■ Records contained in a dataset
----

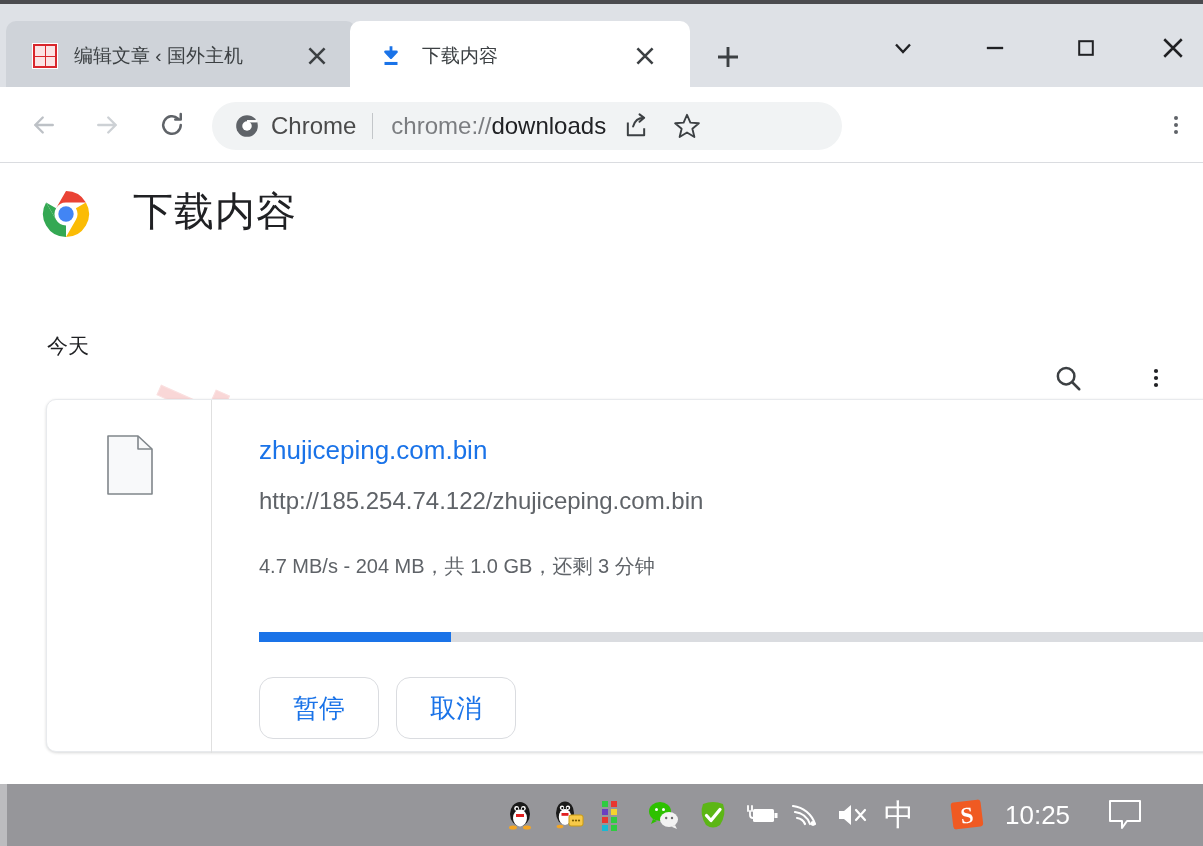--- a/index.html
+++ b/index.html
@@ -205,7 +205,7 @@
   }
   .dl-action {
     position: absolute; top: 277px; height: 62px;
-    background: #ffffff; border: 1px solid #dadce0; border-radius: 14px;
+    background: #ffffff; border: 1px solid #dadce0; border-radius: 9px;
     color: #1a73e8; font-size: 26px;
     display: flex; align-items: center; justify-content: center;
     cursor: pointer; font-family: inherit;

----

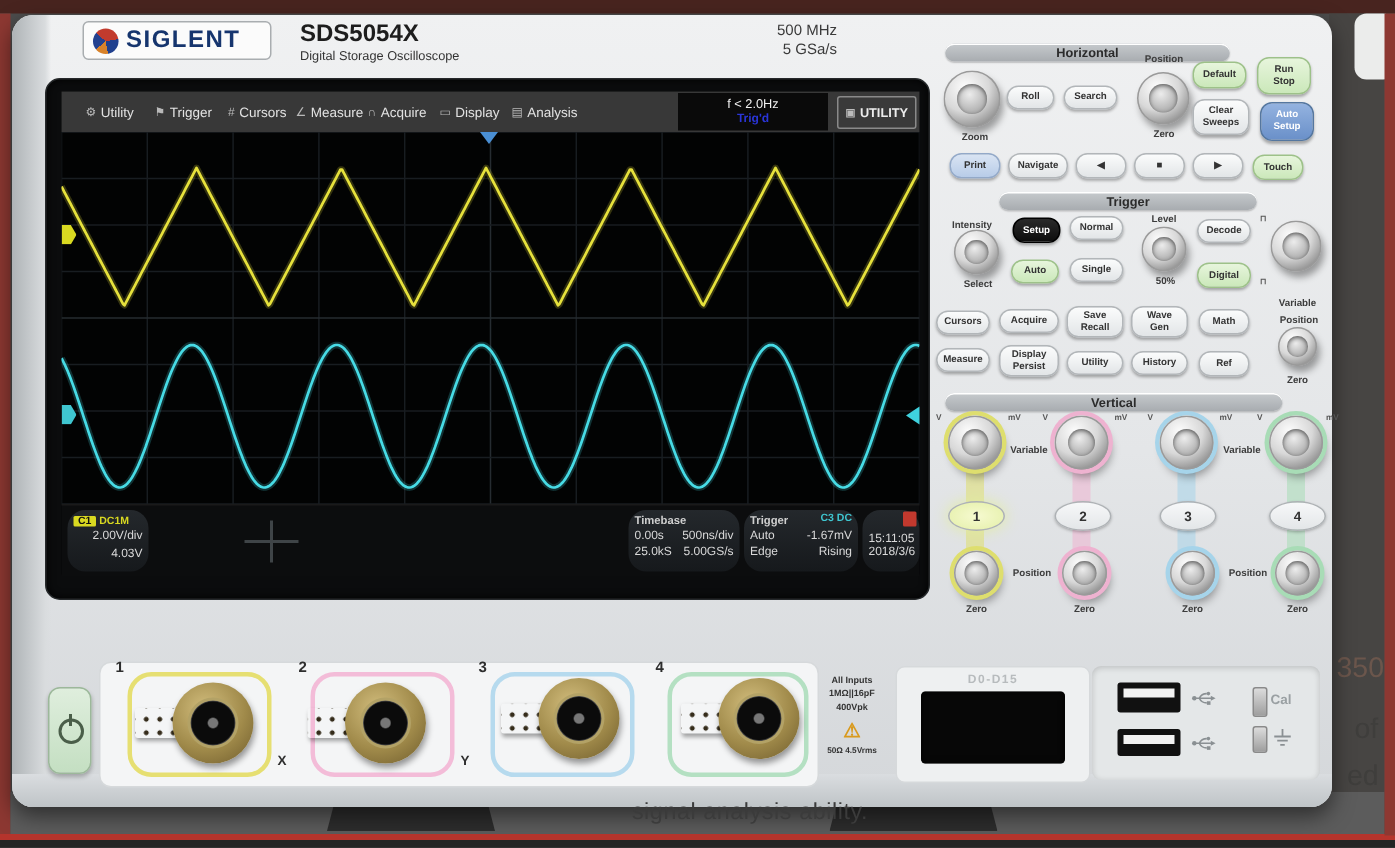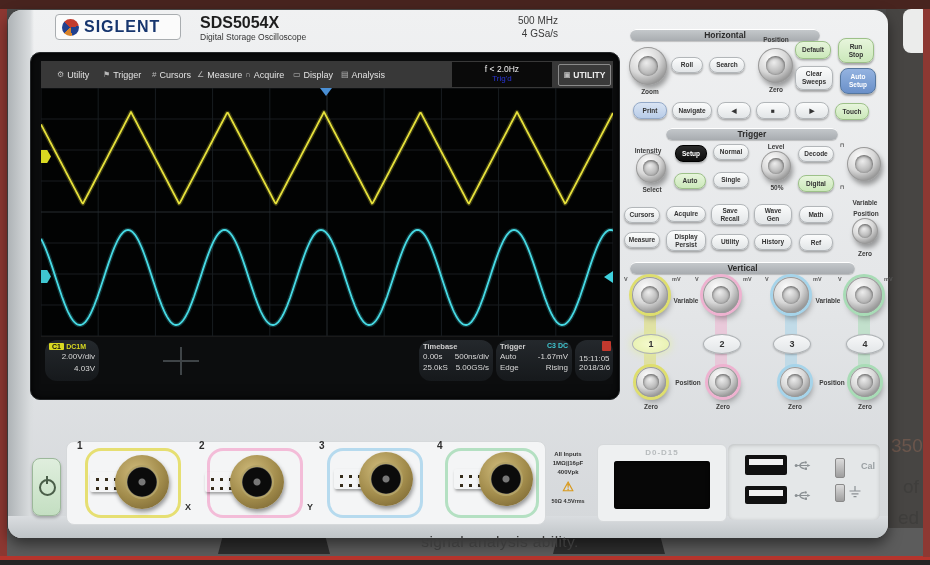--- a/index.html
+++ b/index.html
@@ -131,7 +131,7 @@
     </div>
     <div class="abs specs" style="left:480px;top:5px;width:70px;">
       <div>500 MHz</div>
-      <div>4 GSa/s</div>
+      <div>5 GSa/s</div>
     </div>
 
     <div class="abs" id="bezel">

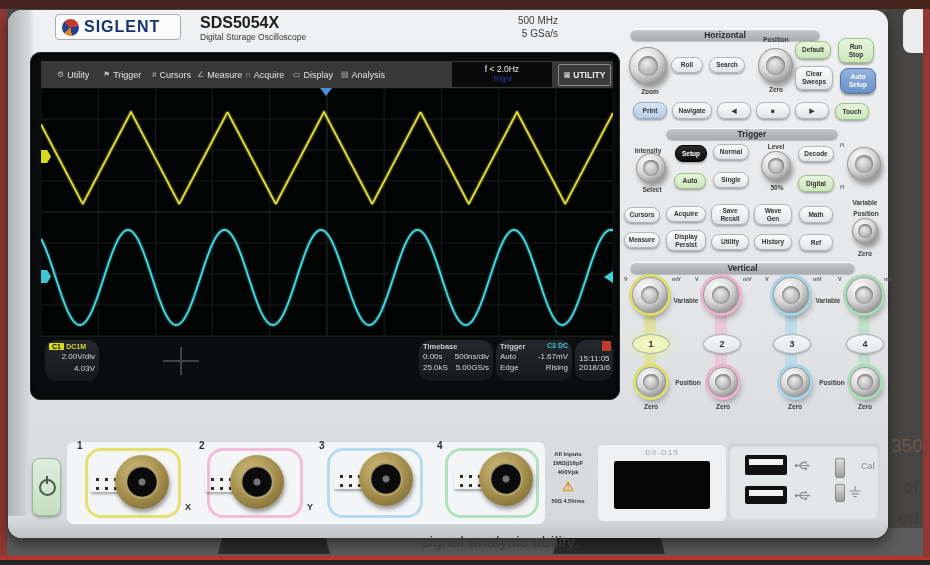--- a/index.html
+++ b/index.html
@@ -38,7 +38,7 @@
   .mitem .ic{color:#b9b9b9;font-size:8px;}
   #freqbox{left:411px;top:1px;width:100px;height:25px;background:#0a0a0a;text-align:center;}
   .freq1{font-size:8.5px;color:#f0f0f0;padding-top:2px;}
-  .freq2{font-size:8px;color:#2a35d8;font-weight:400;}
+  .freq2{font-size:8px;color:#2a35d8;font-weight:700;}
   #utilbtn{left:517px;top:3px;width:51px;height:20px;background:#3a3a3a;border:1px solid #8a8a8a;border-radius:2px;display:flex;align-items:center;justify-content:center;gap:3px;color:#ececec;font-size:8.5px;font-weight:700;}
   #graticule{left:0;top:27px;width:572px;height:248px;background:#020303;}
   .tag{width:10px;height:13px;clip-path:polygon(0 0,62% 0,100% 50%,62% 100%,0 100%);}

----

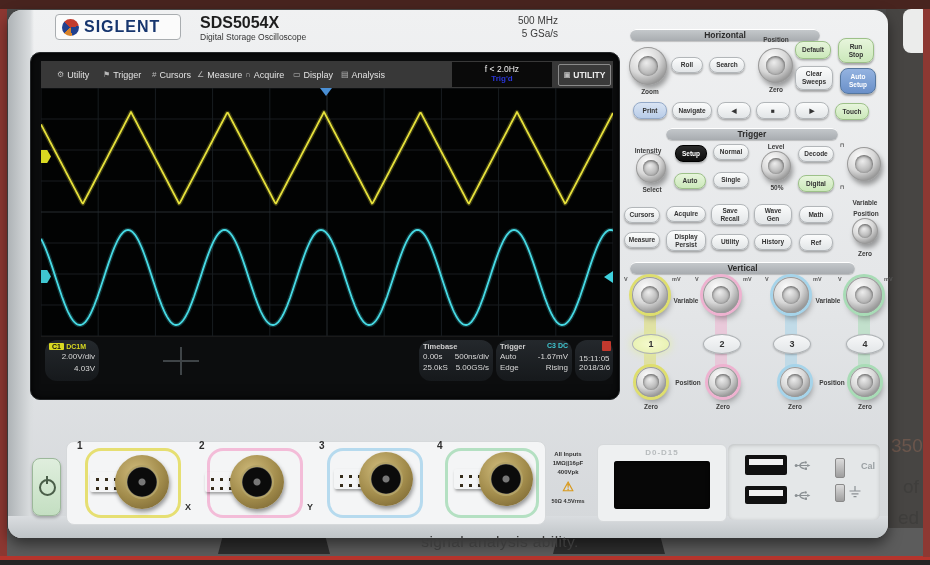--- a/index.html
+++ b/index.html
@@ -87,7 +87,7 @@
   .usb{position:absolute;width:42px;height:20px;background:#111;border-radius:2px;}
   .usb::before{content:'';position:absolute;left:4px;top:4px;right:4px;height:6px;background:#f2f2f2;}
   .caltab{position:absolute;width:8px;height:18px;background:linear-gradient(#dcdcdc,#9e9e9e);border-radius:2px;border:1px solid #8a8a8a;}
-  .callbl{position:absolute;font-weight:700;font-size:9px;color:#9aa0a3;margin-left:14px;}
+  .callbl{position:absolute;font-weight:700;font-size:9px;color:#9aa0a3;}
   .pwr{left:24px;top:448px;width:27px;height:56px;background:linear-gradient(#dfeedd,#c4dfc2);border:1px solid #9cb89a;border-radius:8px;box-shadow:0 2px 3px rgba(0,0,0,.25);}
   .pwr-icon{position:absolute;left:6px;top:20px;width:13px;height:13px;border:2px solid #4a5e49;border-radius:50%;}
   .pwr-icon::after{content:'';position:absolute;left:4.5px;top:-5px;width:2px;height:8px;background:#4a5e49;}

----

■ ACTIVITY
All lines above that include the word "callbl" must be copied into the answer.

■ YOUR RESPONSE
-  .callbl{position:absolute;font-weight:700;font-size:9px;color:#9aa0a3;margin-left:14px;}
+  .callbl{position:absolute;font-weight:700;font-size:9px;color:#9aa0a3;}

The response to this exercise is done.